In this week's Letter from Prague Martin Hrobsky looks at the "little differences" between the Czech Republic and his homeland Canada.
Ever since my first visit to Czechoslovakia I was amazed at the little things which made this country so different from my native Canada. Having Czech parents meant that I was never totally in the dark regarding life in this country, nonetheless, it was quite different from life on the other side of the pond.
So many things amazed me. The metro that had escalators so quick and long you could at some points never see where it was taking you, the washroom ladies badgering you for a couple crowns just to use the facilities, the pubs where locals would inhale litters of frothy beer, and of course, the majestic beauty of Prague are just to name a few.
One thing in particular which sticks out in my mind is the time when I was travelling to the south of the country when all of a sudden our sun-tanned yellow Skoda 120 had some problems getting up a big hill.
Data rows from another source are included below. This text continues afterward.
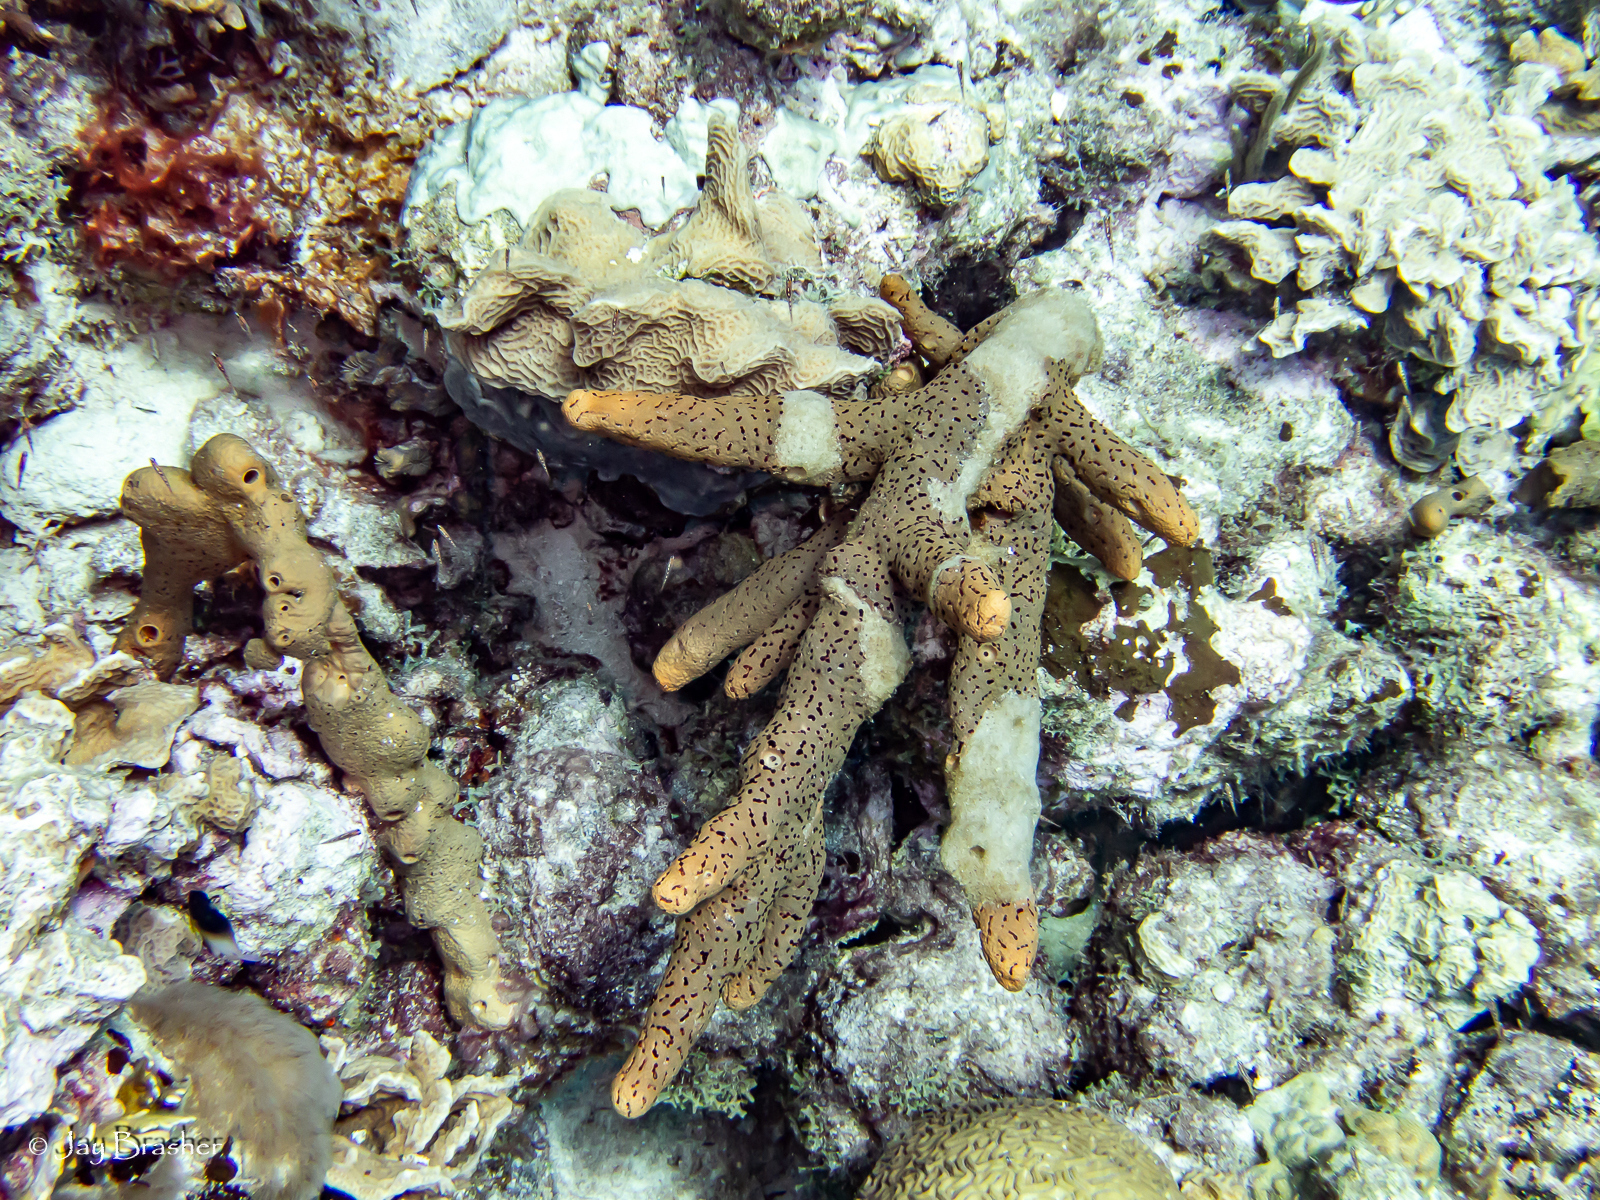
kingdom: Animalia
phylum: Porifera
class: Demospongiae
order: Agelasida
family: Agelasidae
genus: Agelas
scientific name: Agelas conifera
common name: Brown tube sponge
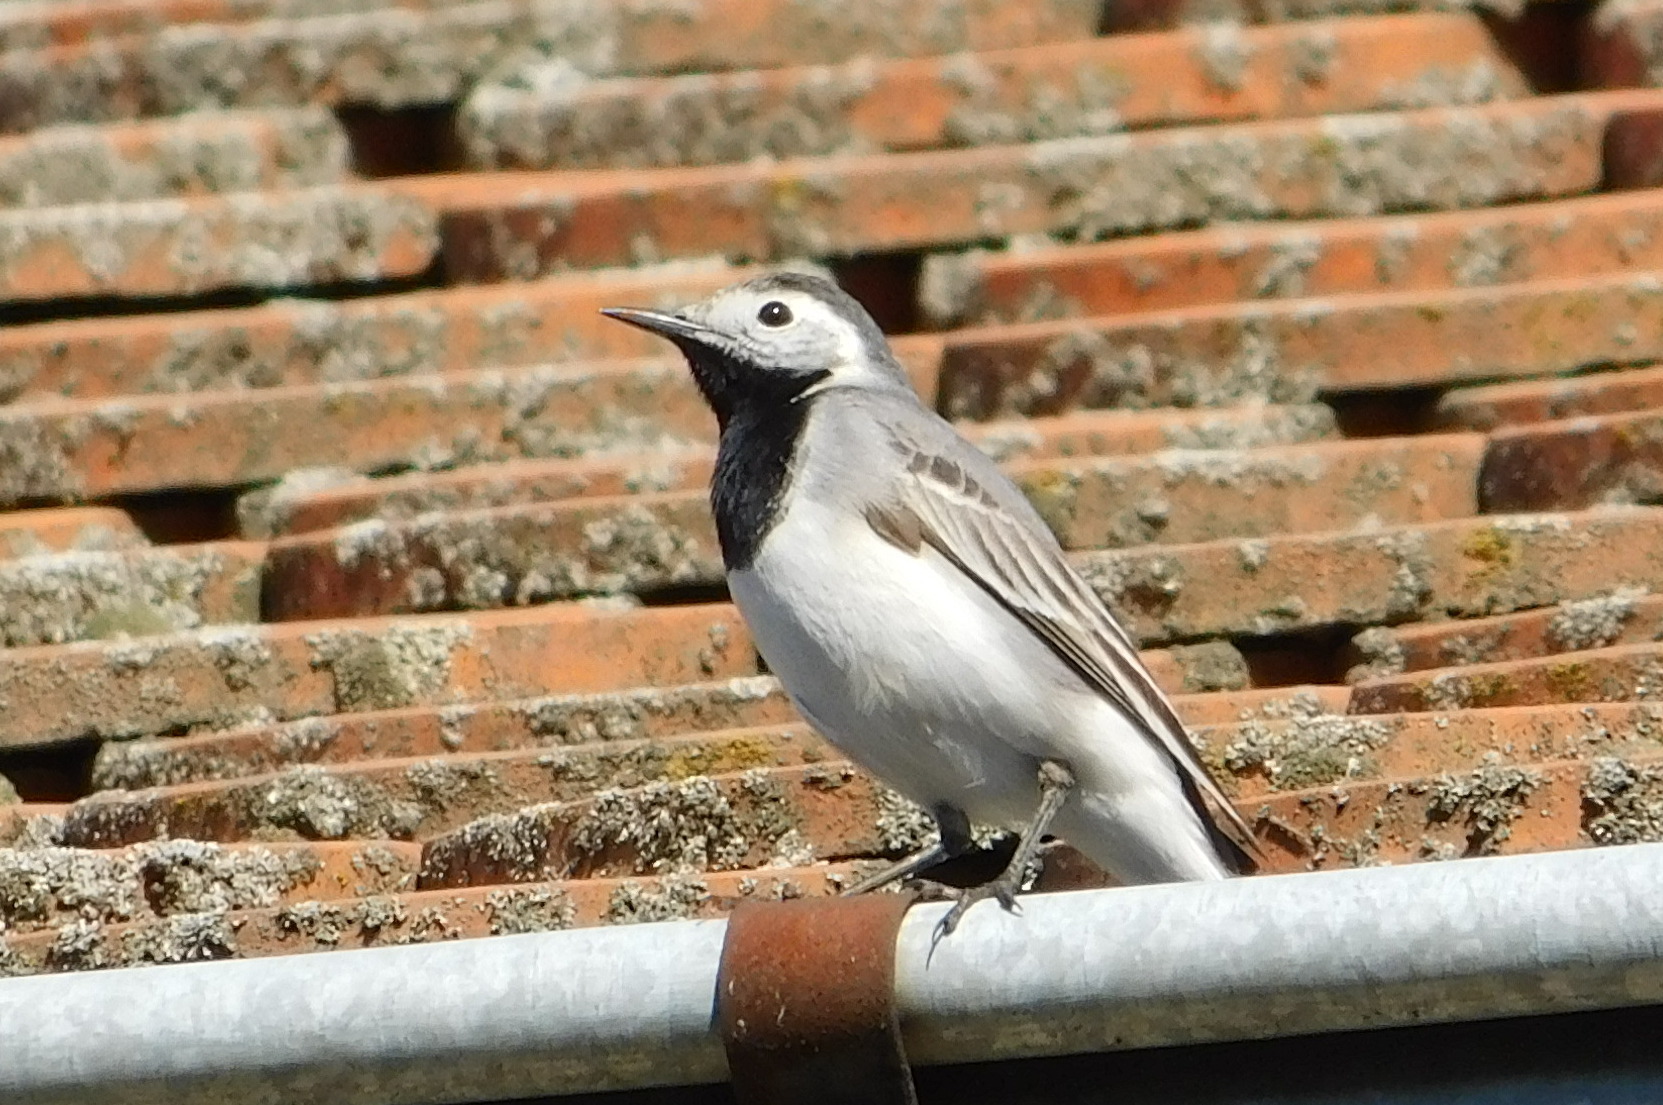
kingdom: Animalia
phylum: Chordata
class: Aves
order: Passeriformes
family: Motacillidae
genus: Motacilla
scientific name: Motacilla alba
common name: White wagtail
It was anyone's guess if the cause of our delay was the fact that their were 5 people squished into the car or it was that we had enough food to feed a family of 8 for months. So, trying to be the mechanic that I never was, I decided to give it a go. To my surprise when I opened the hood I found only our luggage and a couple bottles of pink limonada, no wonder we weren't going anywhere! Little did I know that the powerhouse that was fuelling this road hungry vehicle (which resembled a lawnmower) fit perfectly into the trunk. Just a little difference, a difference that never fails to amuse me.
However, many things that amazed me so much back in the day are very hard to find today, that is, if they even exists anymore. No longer is there the man collecting all the beer bottles from the thirsty Czechs at the local store, rather this strange looking machine at the hyper-market. The Skoda 120 has been replaced by a sleek, comfortable, and reliable car such as the luxurious Superb that anyone would be happy to drive. And, perhaps one of the most noticeable differences is the fact that everyone from the toddler to the grandmother chats away on their top of the line cell phone when I can remember the pain staking process of using those pay phones which sometimes connected you another persons conversation which was often more interesting then your own.
Czechs have been quick to wash away the not only the symbols of their communist past but also many of the habits that developed at a result of it. Habits that always amused me, habits that are increasingly difficult to find. This has, essentially, brought the Czech Republic closer to the to where I come from, closer to Canada. However one thing will always exist, something which connects the two countries of Canada and the Czech Republic, the battle between the two best hockey nations in the world, eh.